### WORK INSTRUCTION
From the listing below, pull out the lines that hold "SELECT".

### DATA EXCERPTS
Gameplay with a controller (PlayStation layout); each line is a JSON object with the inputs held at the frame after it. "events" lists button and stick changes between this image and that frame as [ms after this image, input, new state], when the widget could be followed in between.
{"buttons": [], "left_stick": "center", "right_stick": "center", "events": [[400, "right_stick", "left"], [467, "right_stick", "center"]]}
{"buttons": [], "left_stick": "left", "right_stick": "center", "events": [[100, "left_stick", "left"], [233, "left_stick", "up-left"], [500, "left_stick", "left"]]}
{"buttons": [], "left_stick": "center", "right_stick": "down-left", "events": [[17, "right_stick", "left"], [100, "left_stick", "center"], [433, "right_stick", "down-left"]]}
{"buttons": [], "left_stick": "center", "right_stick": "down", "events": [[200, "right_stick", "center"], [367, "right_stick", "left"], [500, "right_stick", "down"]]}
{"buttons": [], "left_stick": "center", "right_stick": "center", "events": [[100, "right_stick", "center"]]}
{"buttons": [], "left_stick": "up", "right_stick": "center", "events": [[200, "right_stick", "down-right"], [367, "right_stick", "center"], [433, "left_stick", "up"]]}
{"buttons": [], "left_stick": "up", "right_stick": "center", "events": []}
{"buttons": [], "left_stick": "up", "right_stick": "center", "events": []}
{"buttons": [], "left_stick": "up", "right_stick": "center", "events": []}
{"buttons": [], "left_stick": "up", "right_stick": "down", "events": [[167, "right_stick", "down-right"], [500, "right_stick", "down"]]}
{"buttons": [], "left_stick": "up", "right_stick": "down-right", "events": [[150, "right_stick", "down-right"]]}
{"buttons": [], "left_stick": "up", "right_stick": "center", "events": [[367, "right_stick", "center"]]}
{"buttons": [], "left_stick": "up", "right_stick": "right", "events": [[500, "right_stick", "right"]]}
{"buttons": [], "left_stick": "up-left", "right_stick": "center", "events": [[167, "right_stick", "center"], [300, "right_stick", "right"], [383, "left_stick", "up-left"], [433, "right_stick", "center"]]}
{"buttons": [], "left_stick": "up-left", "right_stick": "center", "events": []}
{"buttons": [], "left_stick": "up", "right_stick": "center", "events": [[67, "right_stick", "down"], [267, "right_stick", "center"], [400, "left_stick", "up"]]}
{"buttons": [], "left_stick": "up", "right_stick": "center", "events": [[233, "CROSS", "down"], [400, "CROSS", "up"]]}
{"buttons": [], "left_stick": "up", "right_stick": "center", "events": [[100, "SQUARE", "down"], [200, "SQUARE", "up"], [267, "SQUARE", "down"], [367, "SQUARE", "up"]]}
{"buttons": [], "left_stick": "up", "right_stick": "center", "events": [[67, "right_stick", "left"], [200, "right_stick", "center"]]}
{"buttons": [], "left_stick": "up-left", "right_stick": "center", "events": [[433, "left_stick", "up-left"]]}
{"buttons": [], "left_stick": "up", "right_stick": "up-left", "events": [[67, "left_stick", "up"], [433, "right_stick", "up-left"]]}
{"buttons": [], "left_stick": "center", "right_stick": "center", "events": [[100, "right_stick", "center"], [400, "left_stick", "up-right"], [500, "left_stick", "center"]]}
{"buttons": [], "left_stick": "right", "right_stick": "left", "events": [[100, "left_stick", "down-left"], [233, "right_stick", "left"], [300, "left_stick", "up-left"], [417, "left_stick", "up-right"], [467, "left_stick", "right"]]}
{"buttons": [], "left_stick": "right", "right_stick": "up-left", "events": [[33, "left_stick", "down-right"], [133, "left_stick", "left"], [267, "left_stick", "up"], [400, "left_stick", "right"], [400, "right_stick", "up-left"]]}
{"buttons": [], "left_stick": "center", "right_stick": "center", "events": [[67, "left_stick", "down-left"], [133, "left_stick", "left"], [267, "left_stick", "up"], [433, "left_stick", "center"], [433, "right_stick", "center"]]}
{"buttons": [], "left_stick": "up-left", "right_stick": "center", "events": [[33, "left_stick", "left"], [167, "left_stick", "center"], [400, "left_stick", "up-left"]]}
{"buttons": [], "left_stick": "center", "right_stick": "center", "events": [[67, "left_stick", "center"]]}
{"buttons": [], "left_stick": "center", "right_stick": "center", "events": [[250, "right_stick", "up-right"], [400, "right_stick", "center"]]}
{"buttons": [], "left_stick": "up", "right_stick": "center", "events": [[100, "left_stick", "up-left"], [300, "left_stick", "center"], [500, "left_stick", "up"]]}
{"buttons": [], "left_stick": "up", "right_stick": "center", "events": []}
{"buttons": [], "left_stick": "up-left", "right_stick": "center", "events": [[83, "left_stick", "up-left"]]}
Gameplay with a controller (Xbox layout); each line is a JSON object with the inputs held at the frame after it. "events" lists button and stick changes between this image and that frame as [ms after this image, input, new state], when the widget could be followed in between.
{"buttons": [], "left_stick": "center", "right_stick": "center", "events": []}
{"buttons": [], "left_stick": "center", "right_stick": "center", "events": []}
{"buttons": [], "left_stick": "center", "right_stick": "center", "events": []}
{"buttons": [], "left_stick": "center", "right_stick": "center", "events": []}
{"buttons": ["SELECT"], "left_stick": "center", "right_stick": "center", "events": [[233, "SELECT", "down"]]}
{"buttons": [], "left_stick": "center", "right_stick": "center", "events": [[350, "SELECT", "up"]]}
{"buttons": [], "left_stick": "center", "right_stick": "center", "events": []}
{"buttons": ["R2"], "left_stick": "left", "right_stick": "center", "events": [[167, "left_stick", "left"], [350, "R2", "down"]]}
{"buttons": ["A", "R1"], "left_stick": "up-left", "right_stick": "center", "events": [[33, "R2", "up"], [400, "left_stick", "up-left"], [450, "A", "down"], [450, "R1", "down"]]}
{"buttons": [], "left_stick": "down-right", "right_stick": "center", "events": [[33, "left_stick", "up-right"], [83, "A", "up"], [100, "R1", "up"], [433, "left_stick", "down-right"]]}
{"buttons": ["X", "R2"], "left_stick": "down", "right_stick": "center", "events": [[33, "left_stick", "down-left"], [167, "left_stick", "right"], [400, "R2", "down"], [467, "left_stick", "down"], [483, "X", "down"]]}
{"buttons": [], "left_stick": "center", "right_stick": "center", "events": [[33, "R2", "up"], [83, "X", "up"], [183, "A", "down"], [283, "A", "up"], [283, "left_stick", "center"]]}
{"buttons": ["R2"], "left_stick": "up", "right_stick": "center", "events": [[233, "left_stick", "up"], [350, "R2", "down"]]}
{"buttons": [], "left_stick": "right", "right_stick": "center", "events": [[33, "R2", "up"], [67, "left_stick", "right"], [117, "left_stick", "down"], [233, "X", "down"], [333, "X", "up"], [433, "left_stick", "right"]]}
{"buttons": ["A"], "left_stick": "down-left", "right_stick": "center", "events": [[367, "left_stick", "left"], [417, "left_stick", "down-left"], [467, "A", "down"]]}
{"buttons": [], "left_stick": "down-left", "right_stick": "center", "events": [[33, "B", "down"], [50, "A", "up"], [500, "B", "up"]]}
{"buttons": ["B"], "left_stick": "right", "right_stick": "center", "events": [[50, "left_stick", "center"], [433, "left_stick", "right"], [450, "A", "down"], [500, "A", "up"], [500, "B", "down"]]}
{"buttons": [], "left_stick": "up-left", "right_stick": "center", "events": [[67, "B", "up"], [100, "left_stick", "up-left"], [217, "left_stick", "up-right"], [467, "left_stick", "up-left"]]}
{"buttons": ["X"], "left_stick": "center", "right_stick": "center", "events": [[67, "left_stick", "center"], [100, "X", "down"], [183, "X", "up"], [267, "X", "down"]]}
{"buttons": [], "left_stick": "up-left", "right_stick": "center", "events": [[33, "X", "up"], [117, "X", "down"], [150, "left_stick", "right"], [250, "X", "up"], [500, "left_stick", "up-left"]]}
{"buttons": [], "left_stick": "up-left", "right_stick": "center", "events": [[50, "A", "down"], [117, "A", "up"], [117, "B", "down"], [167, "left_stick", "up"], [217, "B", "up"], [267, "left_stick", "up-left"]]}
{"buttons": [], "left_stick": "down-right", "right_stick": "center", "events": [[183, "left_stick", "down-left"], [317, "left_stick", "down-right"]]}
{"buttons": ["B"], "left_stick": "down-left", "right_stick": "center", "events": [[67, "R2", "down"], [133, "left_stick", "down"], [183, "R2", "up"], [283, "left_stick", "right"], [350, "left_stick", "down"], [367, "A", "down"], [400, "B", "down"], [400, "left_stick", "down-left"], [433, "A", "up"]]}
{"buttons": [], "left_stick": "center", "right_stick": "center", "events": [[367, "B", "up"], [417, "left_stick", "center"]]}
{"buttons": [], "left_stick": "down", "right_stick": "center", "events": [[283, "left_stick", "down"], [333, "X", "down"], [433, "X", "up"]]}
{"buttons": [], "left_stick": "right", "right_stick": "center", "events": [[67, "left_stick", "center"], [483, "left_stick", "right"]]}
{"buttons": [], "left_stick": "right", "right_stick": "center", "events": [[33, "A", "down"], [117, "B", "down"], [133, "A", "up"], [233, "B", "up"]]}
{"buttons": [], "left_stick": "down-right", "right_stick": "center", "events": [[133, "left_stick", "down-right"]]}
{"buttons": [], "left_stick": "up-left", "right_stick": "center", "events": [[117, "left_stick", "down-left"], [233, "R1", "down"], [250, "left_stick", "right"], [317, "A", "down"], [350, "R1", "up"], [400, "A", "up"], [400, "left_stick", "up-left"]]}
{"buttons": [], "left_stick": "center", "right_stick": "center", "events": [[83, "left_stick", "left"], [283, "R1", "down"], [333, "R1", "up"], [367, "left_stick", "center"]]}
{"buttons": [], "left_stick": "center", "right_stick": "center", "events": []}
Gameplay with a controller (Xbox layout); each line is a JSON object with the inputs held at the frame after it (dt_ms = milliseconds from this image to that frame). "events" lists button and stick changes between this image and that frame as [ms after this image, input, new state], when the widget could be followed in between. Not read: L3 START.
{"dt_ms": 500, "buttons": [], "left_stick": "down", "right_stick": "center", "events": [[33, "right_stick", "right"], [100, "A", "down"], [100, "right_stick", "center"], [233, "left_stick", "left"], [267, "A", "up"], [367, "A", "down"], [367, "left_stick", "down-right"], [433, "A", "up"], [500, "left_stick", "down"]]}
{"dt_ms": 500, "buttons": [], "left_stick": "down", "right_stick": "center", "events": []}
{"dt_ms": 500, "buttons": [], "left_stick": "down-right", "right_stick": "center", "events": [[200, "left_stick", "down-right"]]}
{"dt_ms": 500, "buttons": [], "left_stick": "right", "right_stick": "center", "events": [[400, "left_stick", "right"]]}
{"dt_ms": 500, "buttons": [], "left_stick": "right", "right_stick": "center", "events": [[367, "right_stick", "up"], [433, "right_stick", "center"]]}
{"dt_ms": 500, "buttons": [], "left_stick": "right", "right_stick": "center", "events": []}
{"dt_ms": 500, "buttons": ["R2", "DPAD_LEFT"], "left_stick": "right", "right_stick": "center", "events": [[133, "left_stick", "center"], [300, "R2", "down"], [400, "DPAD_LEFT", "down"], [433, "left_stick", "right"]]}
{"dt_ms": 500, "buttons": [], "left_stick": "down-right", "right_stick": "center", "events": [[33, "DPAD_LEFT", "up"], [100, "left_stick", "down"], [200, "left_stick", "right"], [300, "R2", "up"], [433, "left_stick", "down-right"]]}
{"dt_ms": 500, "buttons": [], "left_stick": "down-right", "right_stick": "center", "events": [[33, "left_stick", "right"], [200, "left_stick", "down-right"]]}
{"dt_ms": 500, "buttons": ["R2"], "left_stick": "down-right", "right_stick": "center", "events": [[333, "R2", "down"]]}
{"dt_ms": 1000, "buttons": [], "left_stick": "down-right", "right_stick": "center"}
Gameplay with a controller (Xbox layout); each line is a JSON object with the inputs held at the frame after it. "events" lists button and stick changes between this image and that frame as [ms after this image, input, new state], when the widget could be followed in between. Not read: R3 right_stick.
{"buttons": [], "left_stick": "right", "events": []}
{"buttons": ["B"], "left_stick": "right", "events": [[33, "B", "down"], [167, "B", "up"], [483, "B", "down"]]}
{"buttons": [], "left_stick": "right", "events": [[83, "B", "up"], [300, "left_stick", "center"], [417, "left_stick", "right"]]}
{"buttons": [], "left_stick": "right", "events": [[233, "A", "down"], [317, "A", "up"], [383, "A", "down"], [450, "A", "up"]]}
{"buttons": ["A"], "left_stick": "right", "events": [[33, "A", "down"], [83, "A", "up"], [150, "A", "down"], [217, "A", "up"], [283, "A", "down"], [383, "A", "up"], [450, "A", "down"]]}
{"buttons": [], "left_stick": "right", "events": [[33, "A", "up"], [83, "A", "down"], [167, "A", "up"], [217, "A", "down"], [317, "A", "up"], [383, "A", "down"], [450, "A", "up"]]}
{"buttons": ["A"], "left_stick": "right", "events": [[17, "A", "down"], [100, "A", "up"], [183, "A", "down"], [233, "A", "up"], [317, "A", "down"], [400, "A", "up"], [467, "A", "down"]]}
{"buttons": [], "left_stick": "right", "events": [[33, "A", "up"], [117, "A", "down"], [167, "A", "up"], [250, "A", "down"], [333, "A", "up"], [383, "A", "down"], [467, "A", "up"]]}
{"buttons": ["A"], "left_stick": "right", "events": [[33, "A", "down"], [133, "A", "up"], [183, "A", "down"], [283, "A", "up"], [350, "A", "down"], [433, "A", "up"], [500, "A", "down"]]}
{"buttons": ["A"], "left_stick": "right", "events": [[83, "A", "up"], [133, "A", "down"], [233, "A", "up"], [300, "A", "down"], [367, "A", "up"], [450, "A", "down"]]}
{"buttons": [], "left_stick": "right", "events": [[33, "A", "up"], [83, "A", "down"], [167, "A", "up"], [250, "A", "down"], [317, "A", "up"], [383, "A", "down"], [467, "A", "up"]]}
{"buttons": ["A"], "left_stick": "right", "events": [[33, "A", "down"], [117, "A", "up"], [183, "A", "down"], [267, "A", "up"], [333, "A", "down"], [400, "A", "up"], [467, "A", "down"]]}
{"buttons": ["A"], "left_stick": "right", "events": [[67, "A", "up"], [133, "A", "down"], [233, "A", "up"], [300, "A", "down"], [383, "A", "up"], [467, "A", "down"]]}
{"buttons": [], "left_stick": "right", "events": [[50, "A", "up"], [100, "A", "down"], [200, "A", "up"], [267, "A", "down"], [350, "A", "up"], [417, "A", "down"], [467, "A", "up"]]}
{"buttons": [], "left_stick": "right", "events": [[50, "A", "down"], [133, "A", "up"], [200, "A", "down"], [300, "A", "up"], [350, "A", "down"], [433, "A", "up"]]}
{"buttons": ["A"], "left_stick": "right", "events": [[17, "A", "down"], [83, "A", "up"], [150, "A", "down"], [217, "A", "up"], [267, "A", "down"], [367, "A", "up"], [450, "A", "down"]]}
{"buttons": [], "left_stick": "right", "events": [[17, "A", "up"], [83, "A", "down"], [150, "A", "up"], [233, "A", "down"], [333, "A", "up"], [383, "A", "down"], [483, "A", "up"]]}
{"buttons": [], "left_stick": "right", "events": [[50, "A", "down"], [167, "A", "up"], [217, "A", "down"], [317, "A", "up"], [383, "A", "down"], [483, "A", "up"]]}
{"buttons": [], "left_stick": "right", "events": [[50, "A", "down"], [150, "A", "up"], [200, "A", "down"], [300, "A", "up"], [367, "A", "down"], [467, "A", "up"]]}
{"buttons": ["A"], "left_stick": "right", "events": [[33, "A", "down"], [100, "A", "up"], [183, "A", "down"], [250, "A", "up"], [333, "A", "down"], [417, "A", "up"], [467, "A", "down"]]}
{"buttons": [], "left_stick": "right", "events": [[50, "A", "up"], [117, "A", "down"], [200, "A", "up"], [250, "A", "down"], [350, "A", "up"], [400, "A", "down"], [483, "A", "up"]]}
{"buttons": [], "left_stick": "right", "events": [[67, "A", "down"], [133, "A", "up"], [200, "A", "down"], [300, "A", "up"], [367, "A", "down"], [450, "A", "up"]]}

### PROBLEM SOLUTION
{"buttons": ["SELECT"], "left_stick": "center", "right_stick": "center", "events": [[233, "SELECT", "down"]]}
{"buttons": [], "left_stick": "center", "right_stick": "center", "events": [[350, "SELECT", "up"]]}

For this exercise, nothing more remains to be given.